══ EXCERPTED DATA ══

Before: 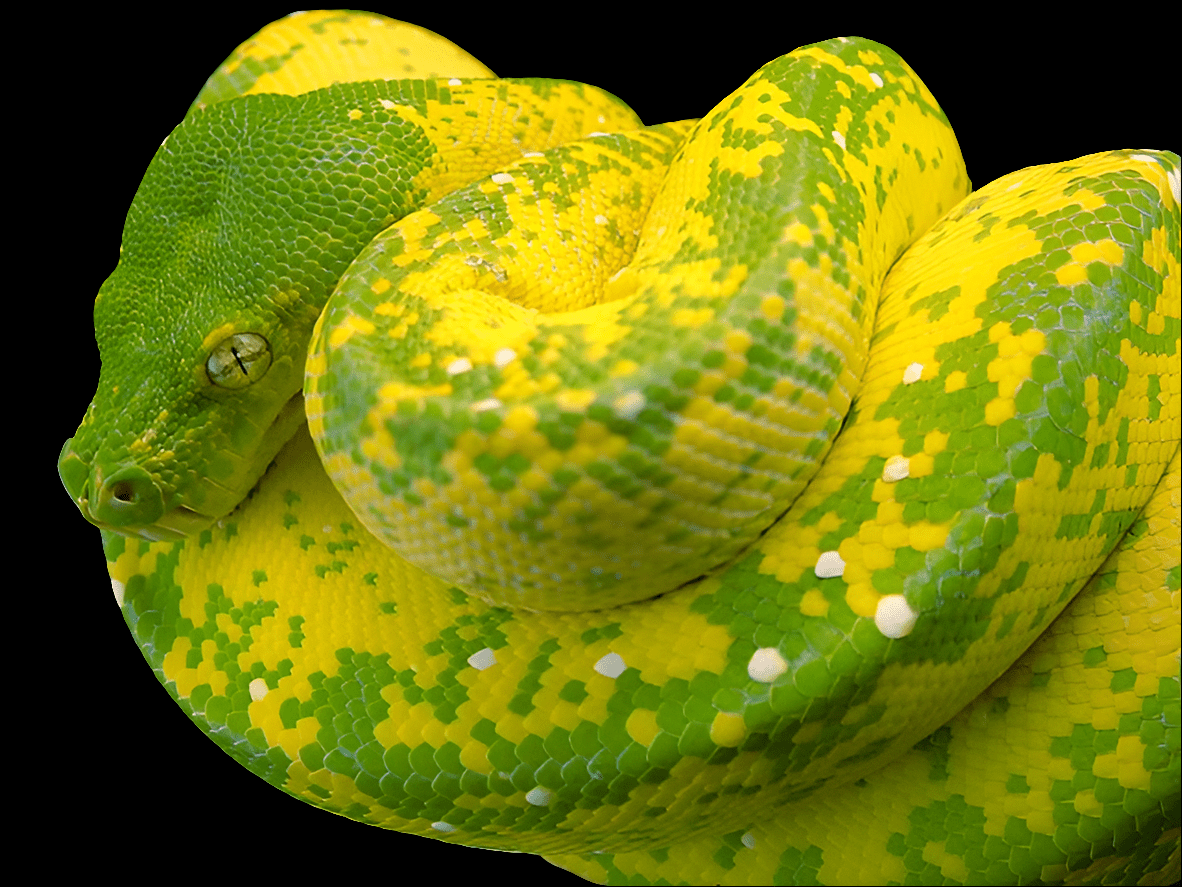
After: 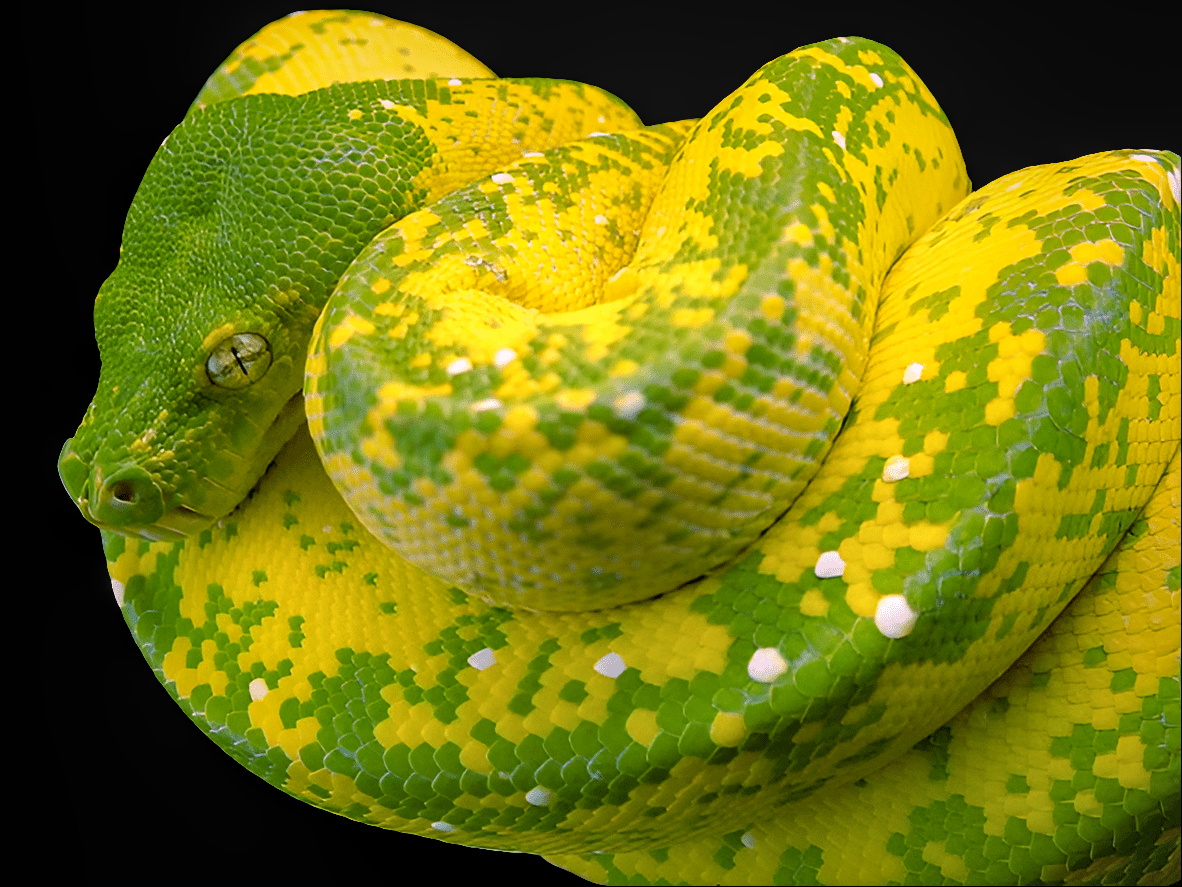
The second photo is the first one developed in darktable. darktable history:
local contrast: on, module defaults
white balance: red 1.042, blue 1.17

═══

EXERCISE GOAL | Reproduce the material above verbatim, leaving out the pictures themselves.

SOLUTION TO THE PROBLEM |
Before: 
After: 
The second photo is the first one developed in darktable. darktable history:
local contrast: on, module defaults
white balance: red 1.042, blue 1.17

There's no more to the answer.